[[ Material provided, beginning ]]

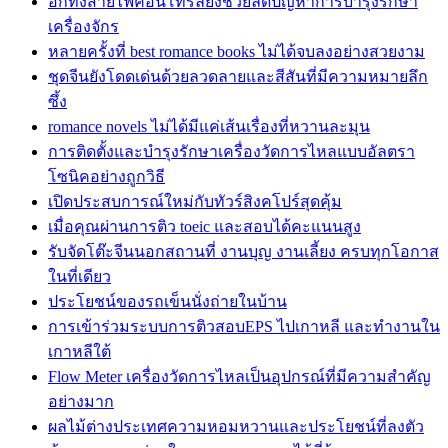
อีกทั้งสายไฟคอนโทรลยังช่วยลดปัญหาการบำรุงรักษา
เครื่องจักร
หลายครั้งที่ best romance books ไม่ได้จบลงอย่างสวยงาม
ชุดจีนยังโดดเด่นด้วยลวดลายและสีสันที่มีความหมายลึก
ซึ้ง
romance novels ไม่ได้มีแค่เส้นเรื่องที่หวานละมุน
การติดตั้งและบำรุงรักษาเครื่องวัดการไหลแบบอัลตรา
โซนิคอย่างถูกวิธี
เปิดประสบการณ์ใหม่กับทัวร์สิงคโปร์สุดคุ้ม
เมื่อคุณผ่านการติว toeic และสอบได้คะแนนสูง
รับจัดโต๊ะจีนนอกสถานที่ งานบุญ งานเลี้ยง ครบทุกโอกาส
ในที่เดียว
ประโยชน์ของรถเข็นนั่งถ่ายในบ้าน
การเข้าร่วมระบบการติวสอบEPS ไปเกาหลี และทำงานใน
เกาหลีใต้
Flow Meter เครื่องวัดการไหลเป็นอุปกรณ์ที่มีความสำคัญ
อย่างมาก
ผลไม้ต่างประเทศความหอมหวานและประโยชน์ที่ลงตัว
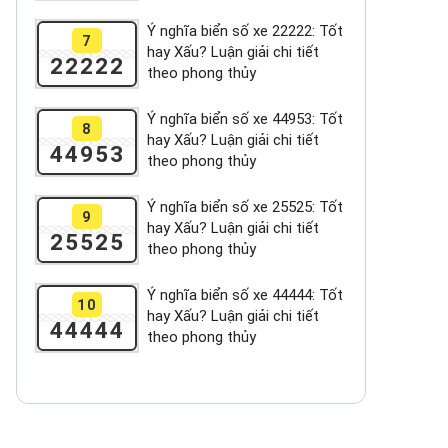
Ý nghĩa biển số xe 22222: Tốt
7
hay Xấu? Luận giải chi tiết
22222
theo phong thủy
Ý nghĩa biển số xe 44953: Tốt
8
hay Xấu? Luận giải chi tiết
44953
theo phong thủy
Ý nghĩa biển số xe 25525: Tốt
9
hay Xấu? Luận giải chi tiết
25525
theo phong thủy
Ý nghĩa biển số xe 44444: Tốt
10
hay Xấu? Luận giải chi tiết
44444
theo phong thủy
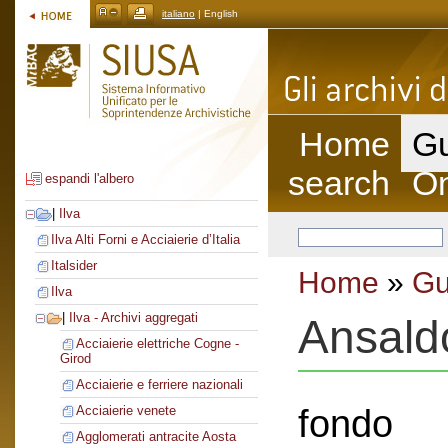
italiano
| English
Home
Gu
search
On
espandi l'albero
|
Ilva
Ilva Alti Forni e Acciaierie d’Italia
Italsider
Home
»
Gu
Ilva
|
Ilva - Archivi aggregati
Ansald
Acciaierie elettriche Cogne -
Girod
Acciaierie e ferriere nazionali
fondo
Acciaierie venete
Agglomerati antracite Aosta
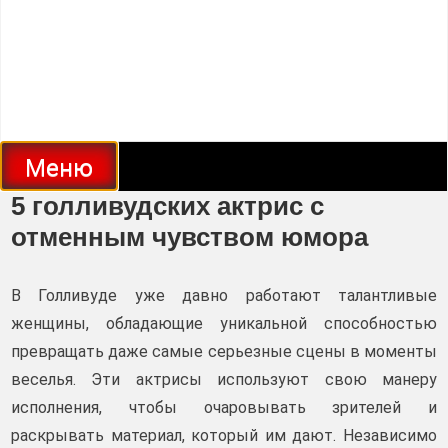
Меню
5 голливудских актрис с
отменным чувством юмора
В Голливуде уже давно работают талантливые
женщины, обладающие уникальной способностью
превращать даже самые серьезные сцены в моменты
веселья. Эти актрисы используют свою манеру
исполнения, чтобы очаровывать зрителей и
раскрывать материал, который им дают. Независимо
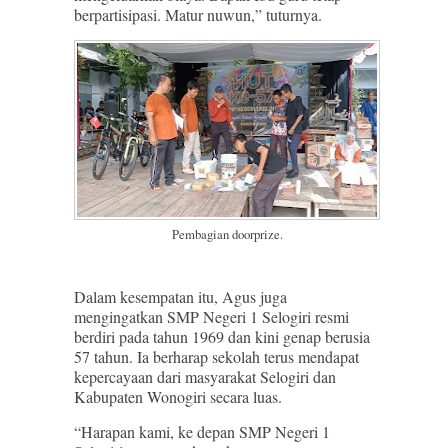
berpartisipasi. Matur nuwun,” tuturnya.
Pembagian doorprize.
Dalam kesempatan itu, Agus juga
mengingatkan SMP Negeri 1 Selogiri resmi
berdiri pada tahun 1969 dan kini genap berusia
57 tahun. Ia berharap sekolah terus mendapat
kepercayaan dari masyarakat Selogiri dan
Kabupaten Wonogiri secara luas.
“Harapan kami, ke depan SMP Negeri 1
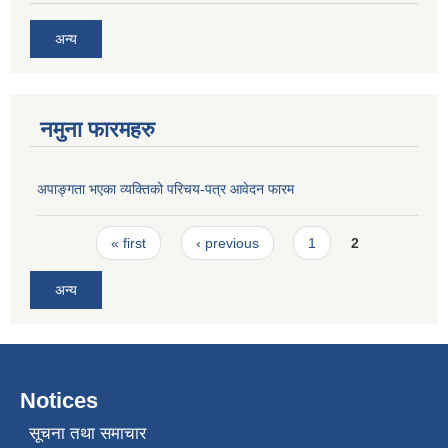
अन्य
नमुना फारमहरु
अपाङ्गता भएका व्यक्तिको परिचय-पत्र आवेदन फारम
Pages
« first
‹ previous
1
2
अन्य
Notices
सूचना तथा समाचार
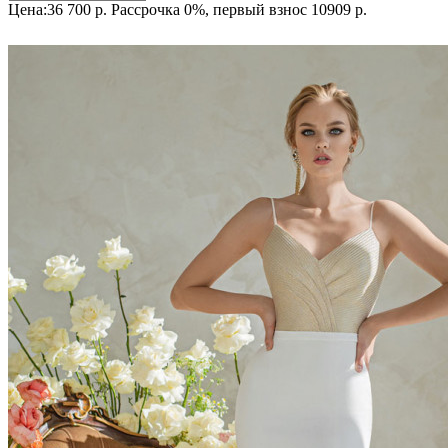
Цена:36 700 р.
Рассрочка 0%, первый взнос 10909 р.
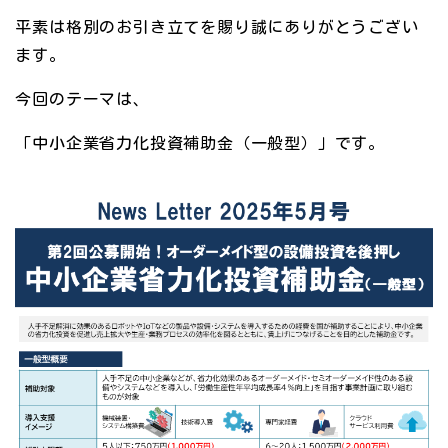
平素は格別のお引き立てを賜り誠にありがとうござい
ます。
今回のテーマは、
「中小企業省力化投資補助金（一般型）」です。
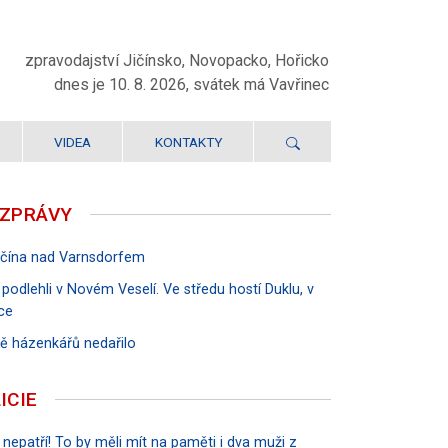
zpravodajství Jičínsko, Novopacko, Hořicko
dnes je 10. 8. 2026, svátek má Vavřinec
VIDEA
KONTAKTY
 ZPRÁVY
Jičína nad Varnsdorfem
 podlehli v Novém Veselí. Ve středu hostí Duklu, v
ce
rvě házenkářů nedařilo
ICIE
 nepatří! To by měli mít na paměti i dva muži z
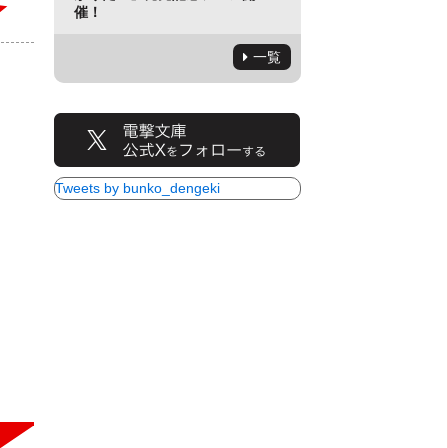
催！
一覧
Tweets by bunko_dengeki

[[ Material provided, end ]]

| Instructions to follow |
Copy out all the data exactly; skip the pictures.

| Task solution |
อีกทั้งสายไฟคอนโทรลยังช่วยลดปัญหาการบำรุงรักษา
เครื่องจักร
หลายครั้งที่ best romance books ไม่ได้จบลงอย่างสวยงาม
ชุดจีนยังโดดเด่นด้วยลวดลายและสีสันที่มีความหมายลึก
ซึ้ง
romance novels ไม่ได้มีแค่เส้นเรื่องที่หวานละมุน
การติดตั้งและบำรุงรักษาเครื่องวัดการไหลแบบอัลตรา
โซนิคอย่างถูกวิธี
เปิดประสบการณ์ใหม่กับทัวร์สิงคโปร์สุดคุ้ม
เมื่อคุณผ่านการติว toeic และสอบได้คะแนนสูง
รับจัดโต๊ะจีนนอกสถานที่ งานบุญ งานเลี้ยง ครบทุกโอกาส
ในที่เดียว
ประโยชน์ของรถเข็นนั่งถ่ายในบ้าน
การเข้าร่วมระบบการติวสอบEPS ไปเกาหลี และทำงานใน
เกาหลีใต้
Flow Meter เครื่องวัดการไหลเป็นอุปกรณ์ที่มีความสำคัญ
อย่างมาก
ผลไม้ต่างประเทศความหอมหวานและประโยชน์ที่ลงตัว
Ý nghĩa biển số xe 22222: Tốt
7
hay Xấu? Luận giải chi tiết
22222
theo phong thủy
Ý nghĩa biển số xe 44953: Tốt
8
hay Xấu? Luận giải chi tiết
44953
theo phong thủy
Ý nghĩa biển số xe 25525: Tốt
9
hay Xấu? Luận giải chi tiết
25525
theo phong thủy
Ý nghĩa biển số xe 44444: Tốt
10
hay Xấu? Luận giải chi tiết
44444
theo phong thủy
italiano
| English
Home
Gu
search
On
espandi l'albero
|
Ilva
Ilva Alti Forni e Acciaierie d’Italia
Italsider
Home
»
Gu
Ilva
|
Ilva - Archivi aggregati
Ansald
Acciaierie elettriche Cogne -
Girod
Acciaierie e ferriere nazionali
fondo
Acciaierie venete
Agglomerati antracite Aosta
Меню
5 голливудских актрис с
отменным чувством юмора
В Голливуде уже давно работают талантливые
женщины, обладающие уникальной способностью
превращать даже самые серьезные сцены в моменты
веселья. Эти актрисы используют свою манеру
исполнения, чтобы очаровывать зрителей и
раскрывать материал, который им дают. Независимо
berpartisipasi. Matur nuwun,” tuturnya.
Pembagian doorprize.
Dalam kesempatan itu, Agus juga
mengingatkan SMP Negeri 1 Selogiri resmi
berdiri pada tahun 1969 dan kini genap berusia
57 tahun. Ia berharap sekolah terus mendapat
kepercayaan dari masyarakat Selogiri dan
Kabupaten Wonogiri secara luas.
“Harapan kami, ke depan SMP Negeri 1
अन्य
नमुना फारमहरु
अपाङ्गता भएका व्यक्तिको परिचय-पत्र आवेदन फारम
Pages
« first
‹ previous
1
2
अन्य
Notices
सूचना तथा समाचार
Цена:36 700 р.
Рассрочка 0%, первый взнос 10909 р.
平素は格別のお引き立てを賜り誠にありがとうござい
ます。
今回のテーマは、
「中小企業省力化投資補助金（一般型）」です。
zpravodajství Jičínsko, Novopacko, Hořicko
dnes je 10. 8. 2026, svátek má Vavřinec
VIDEA
KONTAKTY
 ZPRÁVY
Jičína nad Varnsdorfem
 podlehli v Novém Veselí. Ve středu hostí Duklu, v
ce
rvě házenkářů nedařilo
ICIE
 nepatří! To by měli mít na paměti i dva muži z
催！
一覧
Tweets by bunko_dengeki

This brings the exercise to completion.